**Excerpted data**
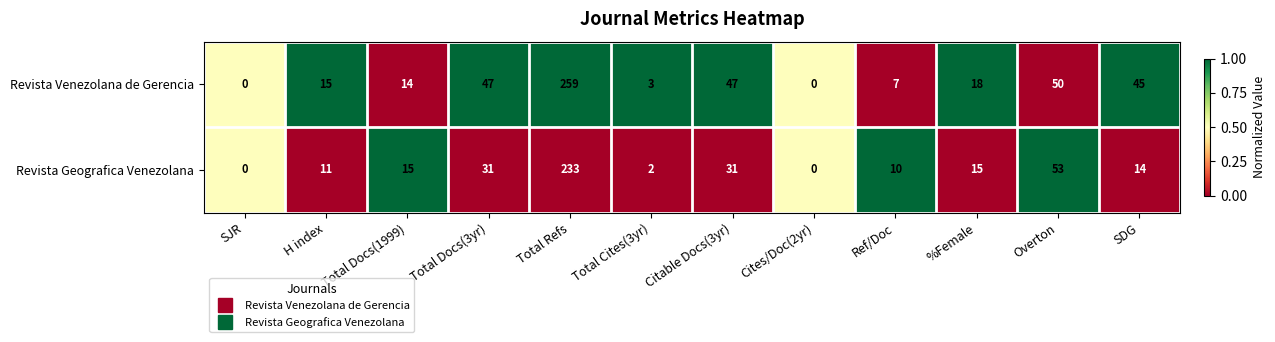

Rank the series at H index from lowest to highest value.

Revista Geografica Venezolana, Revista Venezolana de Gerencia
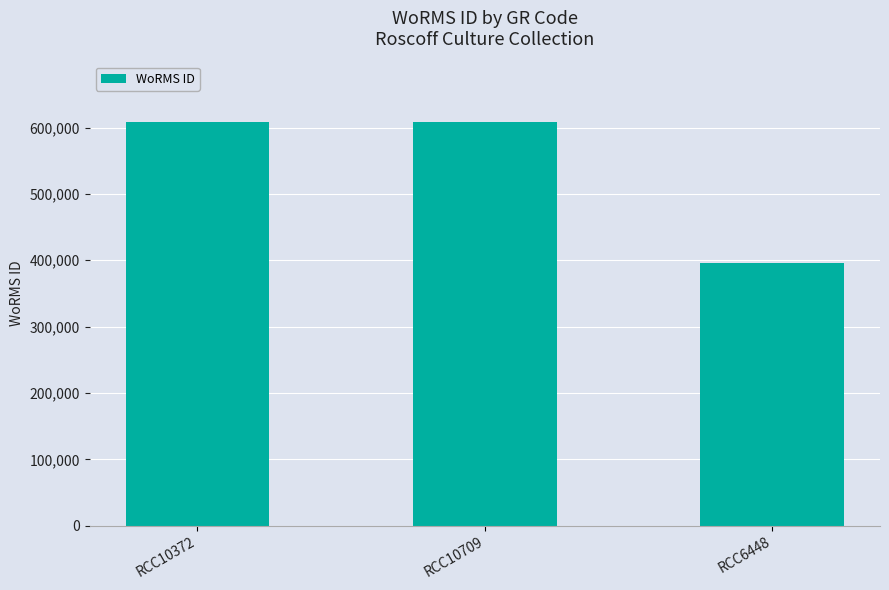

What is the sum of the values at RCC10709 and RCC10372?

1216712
* * *
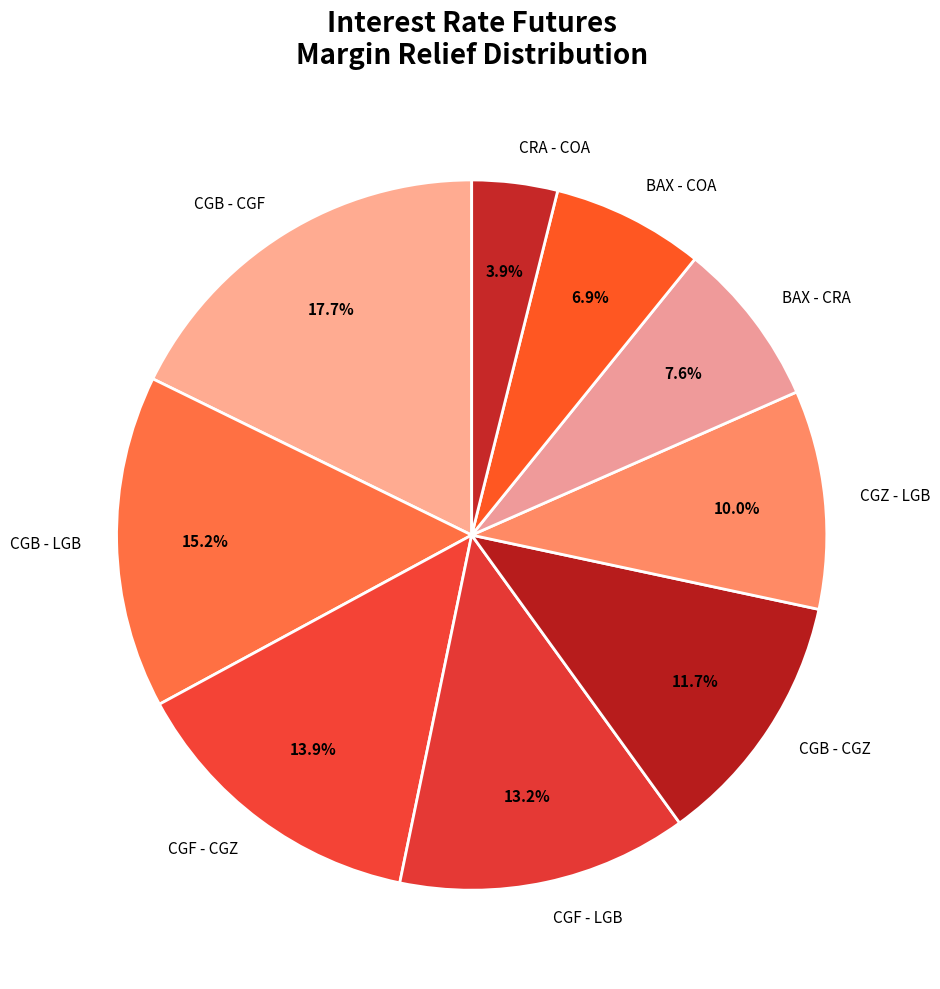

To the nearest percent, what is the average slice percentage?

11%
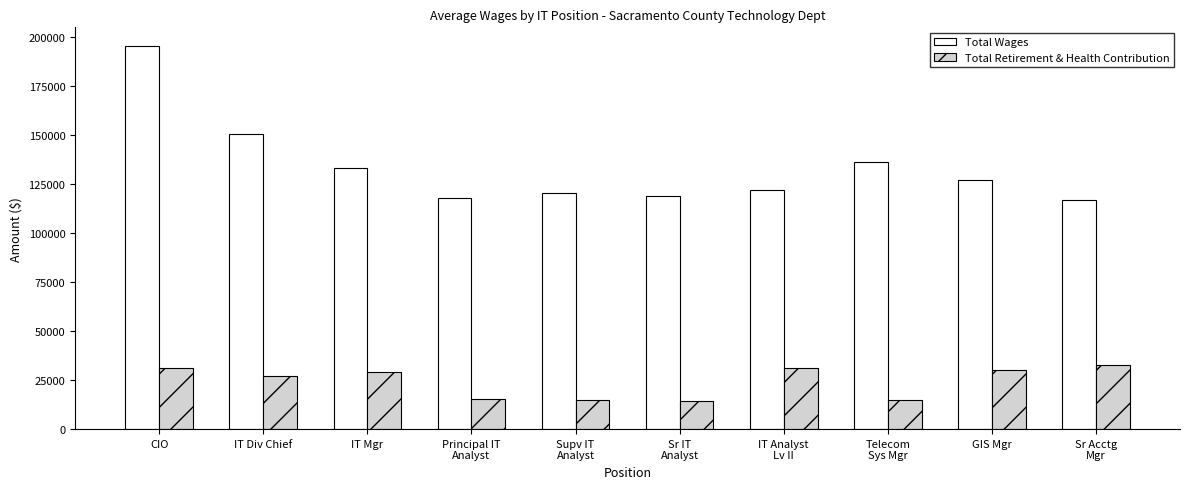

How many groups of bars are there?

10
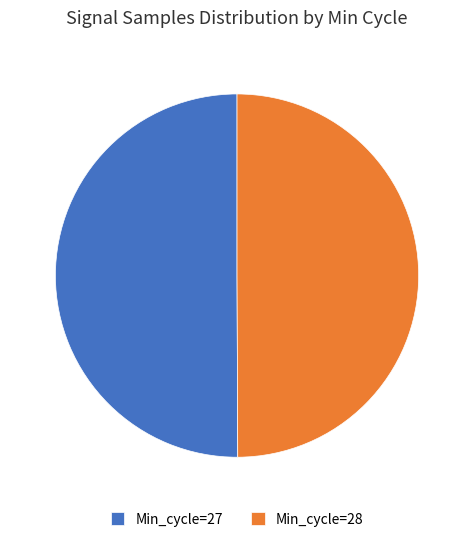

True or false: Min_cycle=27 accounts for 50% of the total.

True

**Brief**
Update the data from the line containing "Revista Geografica Venezolana, Revista" through the line containing "What is the sum" by changing "sum" to "total" and leaving everything else as it is. Give only those lines, without the pictures.

**Task response**
Revista Geografica Venezolana, Revista Venezolana de Gerencia

What is the total of the values at RCC10709 and RCC10372?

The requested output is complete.